Motor noise is almost certainly the culprit. DC motors and stepper motors generate large voltage spikes on the power supply rails and electromagnetic interference. Use separate power rails for motors and the sensor, add bulk capacitors (100 µF and 0.1 µF in parallel) near the sensor, and route the ECHO wire away from motor wires. Twisted pair for ECHO and GND also helps.
How many HC-SR04 sensors can I run simultaneously on one Arduino?
You can connect as many as you have available digital pins, but you must fire them one at a time, not simultaneously. If two sensors fire at the same time, they will hear each other’s pulses. Use a sequential loop with at least 60 ms between the ECHO of one sensor and the TRIG of the next, or use a multiplexer to share the ECHO pin and trigger sensors individually.

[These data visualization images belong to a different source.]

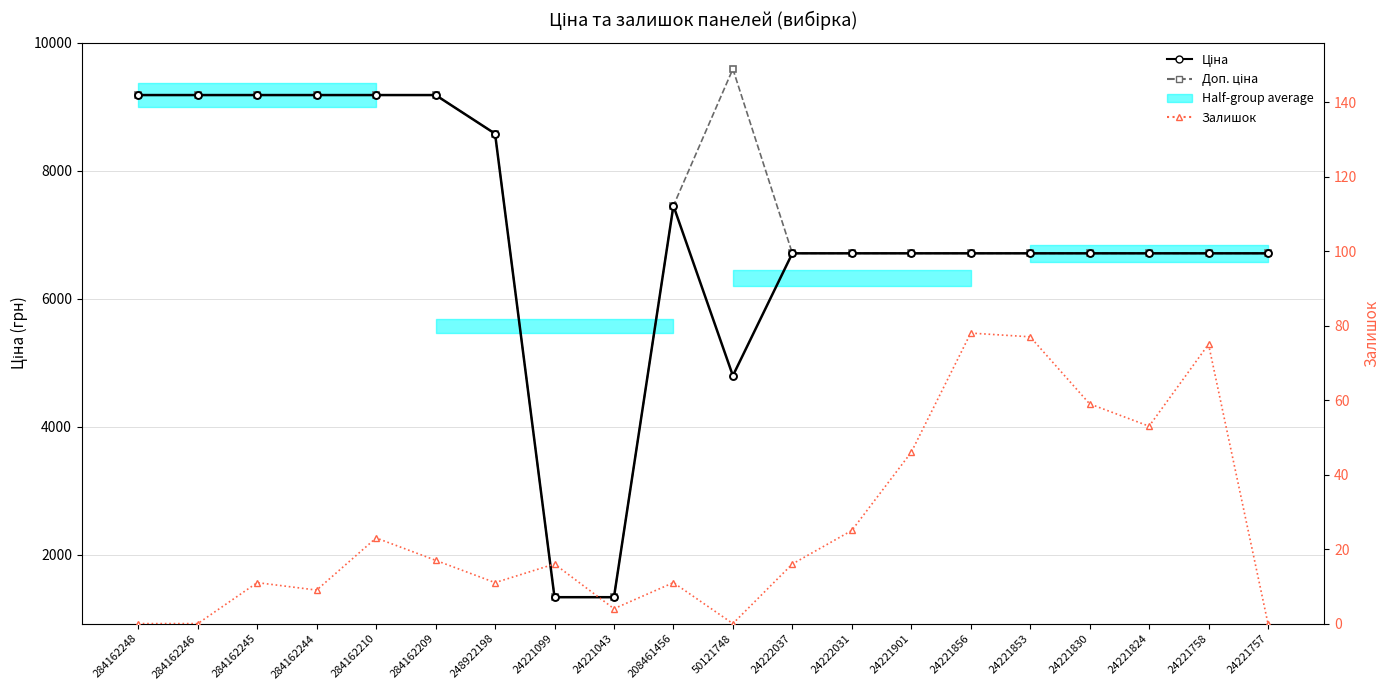

Reading left to right, what are all the values shown in this chart?

Ціна: 284162248=9185.1	284162246=9185.1	284162245=9185.1	284162244=9185.1	284162210=9185.1	284162209=9185.1	248922198=8581.1	24221099=1332.7	24221043=1332.7	208461456=7453.8	50121748=4796.4	24222037=6710.2	24222031=6710.2	24221901=6710.2	24221856=6710.2	24221853=6710.2	24221830=6710.2	24221824=6710.2	24221758=6710.2	24221757=6710.2
Доп. ціна: 284162248=9185.1	284162246=9185.1	284162245=9185.1	284162244=9185.1	284162210=9185.1	284162209=9185.1	248922198=8581.1	24221099=1333.0	24221043=1333.0	208461456=7453.8	50121748=9592.9	24222037=6710.2	24222031=6710.2	24221901=6710.2	24221856=6710.2	24221853=6710.2	24221830=6710.2	24221824=6710.2	24221758=6710.2	24221757=6710.2
Залишок: 284162248=0.0	284162246=0.0	284162245=11.0	284162244=9.0	284162210=23.0	284162209=17.0	248922198=11.0	24221099=16.0	24221043=4.0	208461456=11.0	50121748=0.0	24222037=16.0	24222031=25.0	24221901=46.0	24221856=78.0	24221853=77.0	24221830=59.0	24221824=53.0	24221758=75.0	24221757=0.0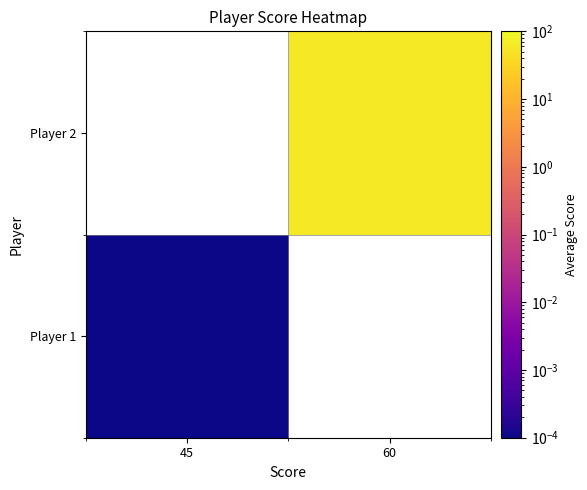

List the series in order of their peak value, highest first.

Player 1, Player 2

Start Building More Accurate Distance Sensors
Improving HC-SR04 accuracy is not a single tweak — it is a combination of understanding the physics, compensating for temperature, filtering the software output, and careful physical mounting. With the techniques in this guide, you can achieve ±1–2 cm accuracy in real-world conditions, turning a basic sensor into a reliable component for robotics, automation, and measurement projects.